**Zadanie:**
Zapisz wiersze ze wszystkich poniższych wpisów jako tabelę Markdown z kolumnami „Nr” i „Treść”. Numeruj kolejne wiersze i pomiń puste.

**Dane do ćwiczenia:**
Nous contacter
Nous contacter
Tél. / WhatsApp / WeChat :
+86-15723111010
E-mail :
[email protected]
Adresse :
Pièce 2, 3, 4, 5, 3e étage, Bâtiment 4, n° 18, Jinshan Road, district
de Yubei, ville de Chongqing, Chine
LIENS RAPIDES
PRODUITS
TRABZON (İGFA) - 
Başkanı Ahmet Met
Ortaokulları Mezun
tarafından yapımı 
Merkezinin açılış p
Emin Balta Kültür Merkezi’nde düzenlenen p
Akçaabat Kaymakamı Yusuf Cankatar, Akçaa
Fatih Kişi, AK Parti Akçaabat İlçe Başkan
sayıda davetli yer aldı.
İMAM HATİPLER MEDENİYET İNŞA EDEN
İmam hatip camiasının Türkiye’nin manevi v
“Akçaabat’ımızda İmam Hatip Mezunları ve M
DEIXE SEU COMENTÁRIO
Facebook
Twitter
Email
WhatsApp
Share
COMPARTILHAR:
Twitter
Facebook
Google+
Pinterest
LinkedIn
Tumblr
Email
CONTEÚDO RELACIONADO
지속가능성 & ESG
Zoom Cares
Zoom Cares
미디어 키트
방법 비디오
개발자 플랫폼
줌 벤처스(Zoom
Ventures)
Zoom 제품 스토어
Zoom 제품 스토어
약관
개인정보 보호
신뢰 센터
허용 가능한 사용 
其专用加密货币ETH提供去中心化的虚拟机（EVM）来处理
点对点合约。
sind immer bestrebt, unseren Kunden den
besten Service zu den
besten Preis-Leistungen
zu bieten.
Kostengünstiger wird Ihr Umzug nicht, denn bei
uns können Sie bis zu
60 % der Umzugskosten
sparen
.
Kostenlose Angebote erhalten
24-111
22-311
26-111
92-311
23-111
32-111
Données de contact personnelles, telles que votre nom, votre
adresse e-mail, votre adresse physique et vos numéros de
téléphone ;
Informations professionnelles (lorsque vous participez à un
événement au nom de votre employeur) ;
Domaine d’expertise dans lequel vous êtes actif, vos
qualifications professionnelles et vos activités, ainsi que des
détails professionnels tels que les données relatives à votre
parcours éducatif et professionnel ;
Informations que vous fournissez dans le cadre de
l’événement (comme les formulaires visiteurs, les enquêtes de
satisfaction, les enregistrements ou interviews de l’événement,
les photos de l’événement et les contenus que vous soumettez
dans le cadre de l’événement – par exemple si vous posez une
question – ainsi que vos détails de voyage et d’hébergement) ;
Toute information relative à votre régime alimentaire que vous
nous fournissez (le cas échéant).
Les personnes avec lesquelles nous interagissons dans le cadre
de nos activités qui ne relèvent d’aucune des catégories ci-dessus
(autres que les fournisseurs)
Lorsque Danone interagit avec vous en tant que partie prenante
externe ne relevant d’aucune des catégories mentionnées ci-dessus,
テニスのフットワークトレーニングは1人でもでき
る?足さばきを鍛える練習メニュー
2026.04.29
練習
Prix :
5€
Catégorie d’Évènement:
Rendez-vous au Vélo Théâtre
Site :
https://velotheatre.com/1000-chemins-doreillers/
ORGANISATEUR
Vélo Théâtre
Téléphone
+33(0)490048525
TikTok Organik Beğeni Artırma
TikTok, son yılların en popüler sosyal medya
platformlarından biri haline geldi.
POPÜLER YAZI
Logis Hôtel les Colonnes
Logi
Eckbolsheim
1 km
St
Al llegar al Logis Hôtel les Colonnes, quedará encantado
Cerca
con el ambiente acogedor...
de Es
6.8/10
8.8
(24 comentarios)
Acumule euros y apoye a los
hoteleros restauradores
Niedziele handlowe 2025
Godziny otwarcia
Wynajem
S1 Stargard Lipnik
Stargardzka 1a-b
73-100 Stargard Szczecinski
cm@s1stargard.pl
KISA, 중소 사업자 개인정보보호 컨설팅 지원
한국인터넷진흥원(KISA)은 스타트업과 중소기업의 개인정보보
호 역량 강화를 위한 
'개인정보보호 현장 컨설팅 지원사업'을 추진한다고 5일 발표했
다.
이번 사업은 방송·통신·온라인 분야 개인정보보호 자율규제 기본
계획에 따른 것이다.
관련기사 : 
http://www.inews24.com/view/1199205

**Wynik zadania:**
| Nr | Treść |
|---|---|
| 1 | Nous contacter |
| 2 | Nous contacter |
| 3 | Tél. / WhatsApp / WeChat : |
| 4 | +86-15723111010 |
| 5 | E-mail : |
| 6 | [email protected] |
| 7 | Adresse : |
| 8 | Pièce 2, 3, 4, 5, 3e étage, Bâtiment 4, n° 18, Jinshan Road, district |
| 9 | de Yubei, ville de Chongqing, Chine |
| 10 | LIENS RAPIDES |
| 11 | PRODUITS |
| 12 | TRABZON (İGFA) -  |
| 13 | Başkanı Ahmet Met |
| 14 | Ortaokulları Mezun |
| 15 | tarafından yapımı  |
| 16 | Merkezinin açılış p |
| 17 | Emin Balta Kültür Merkezi’nde düzenlenen p |
| 18 | Akçaabat Kaymakamı Yusuf Cankatar, Akçaa |
| 19 | Fatih Kişi, AK Parti Akçaabat İlçe Başkan |
| 20 | sayıda davetli yer aldı. |
| 21 | İMAM HATİPLER MEDENİYET İNŞA EDEN |
| 22 | İmam hatip camiasının Türkiye’nin manevi v |
| 23 | “Akçaabat’ımızda İmam Hatip Mezunları ve M |
| 24 | DEIXE SEU COMENTÁRIO |
| 25 | Facebook |
| 26 | Twitter |
| 27 | Email |
| 28 | WhatsApp |
| 29 | Share |
| 30 | COMPARTILHAR: |
| 31 | Twitter |
| 32 | Facebook |
| 33 | Google+ |
| 34 | Pinterest |
| 35 | LinkedIn |
| 36 | Tumblr |
| 37 | Email |
| 38 | CONTEÚDO RELACIONADO |
| 39 | 지속가능성 & ESG |
| 40 | Zoom Cares |
| 41 | Zoom Cares |
| 42 | 미디어 키트 |
| 43 | 방법 비디오 |
| 44 | 개발자 플랫폼 |
| 45 | 줌 벤처스(Zoom |
| 46 | Ventures) |
| 47 | Zoom 제품 스토어 |
| 48 | Zoom 제품 스토어 |
| 49 | 약관 |
| 50 | 개인정보 보호 |
| 51 | 신뢰 센터 |
| 52 | 허용 가능한 사용  |
| 53 | 其专用加密货币ETH提供去中心化的虚拟机（EVM）来处理 |
| 54 | 点对点合约。 |
| 55 | sind immer bestrebt, unseren Kunden den |
| 56 | besten Service zu den |
| 57 | besten Preis-Leistungen |
| 58 | zu bieten. |
| 59 | Kostengünstiger wird Ihr Umzug nicht, denn bei |
| 60 | uns können Sie bis zu |
| 61 | 60 % der Umzugskosten |
| 62 | sparen |
| 63 | . |
| 64 | Kostenlose Angebote erhalten |
| 65 | 24-111 |
| 66 | 22-311 |
| 67 | 26-111 |
| 68 | 92-311 |
| 69 | 23-111 |
| 70 | 32-111 |
| 71 | Données de contact personnelles, telles que votre nom, votre |
| 72 | adresse e-mail, votre adresse physique et vos numéros de |
| 73 | téléphone ; |
| 74 | Informations professionnelles (lorsque vous participez à un |
| 75 | événement au nom de votre employeur) ; |
| 76 | Domaine d’expertise dans lequel vous êtes actif, vos |
| 77 | qualifications professionnelles et vos activités, ainsi que des |
| 78 | détails professionnels tels que les données relatives à votre |
| 79 | parcours éducatif et professionnel ; |
| 80 | Informations que vous fournissez dans le cadre de |
| 81 | l’événement (comme les formulaires visiteurs, les enquêtes de |
| 82 | satisfaction, les enregistrements ou interviews de l’événement, |
| 83 | les photos de l’événement et les contenus que vous soumettez |
| 84 | dans le cadre de l’événement – par exemple si vous posez une |
| 85 | question – ainsi que vos détails de voyage et d’hébergement) ; |
| 86 | Toute information relative à votre régime alimentaire que vous |
| 87 | nous fournissez (le cas échéant). |
| 88 | Les personnes avec lesquelles nous interagissons dans le cadre |
| 89 | de nos activités qui ne relèvent d’aucune des catégories ci-dessus |
| 90 | (autres que les fournisseurs) |
| 91 | Lorsque Danone interagit avec vous en tant que partie prenante |
| 92 | externe ne relevant d’aucune des catégories mentionnées ci-dessus, |
| 93 | テニスのフットワークトレーニングは1人でもでき |
| 94 | る?足さばきを鍛える練習メニュー |
| 95 | 2026.04.29 |
| 96 | 練習 |
| 97 | Prix : |
| 98 | 5€ |
| 99 | Catégorie d’Évènement: |
| 100 | Rendez-vous au Vélo Théâtre |
| 101 | Site : |
| 102 | https://velotheatre.com/1000-chemins-doreillers/ |
| 103 | ORGANISATEUR |
| 104 | Vélo Théâtre |
| 105 | Téléphone |
| 106 | +33(0)490048525 |
| 107 | TikTok Organik Beğeni Artırma |
| 108 | TikTok, son yılların en popüler sosyal medya |
| 109 | platformlarından biri haline geldi. |
| 110 | POPÜLER YAZI |
| 111 | Logis Hôtel les Colonnes |
| 112 | Logi |
| 113 | Eckbolsheim |
| 114 | 1 km |
| 115 | St |
| 116 | Al llegar al Logis Hôtel les Colonnes, quedará encantado |
| 117 | Cerca |
| 118 | con el ambiente acogedor... |
| 119 | de Es |
| 120 | 6.8/10 |
| 121 | 8.8 |
| 122 | (24 comentarios) |
| 123 | Acumule euros y apoye a los |
| 124 | hoteleros restauradores |
| 125 | Niedziele handlowe 2025 |
| 126 | Godziny otwarcia |
| 127 | Wynajem |
| 128 | S1 Stargard Lipnik |
| 129 | Stargardzka 1a-b |
| 130 | 73-100 Stargard Szczecinski |
| 131 | cm@s1stargard.pl |
| 132 | KISA, 중소 사업자 개인정보보호 컨설팅 지원 |
| 133 | 한국인터넷진흥원(KISA)은 스타트업과 중소기업의 개인정보보 |
| 134 | 호 역량 강화를 위한  |
| 135 | '개인정보보호 현장 컨설팅 지원사업'을 추진한다고 5일 발표했 |
| 136 | 다. |
| 137 | 이번 사업은 방송·통신·온라인 분야 개인정보보호 자율규제 기본 |
| 138 | 계획에 따른 것이다. |
| 139 | 관련기사 :  |
| 140 | http://www.inews24.com/view/1199205 |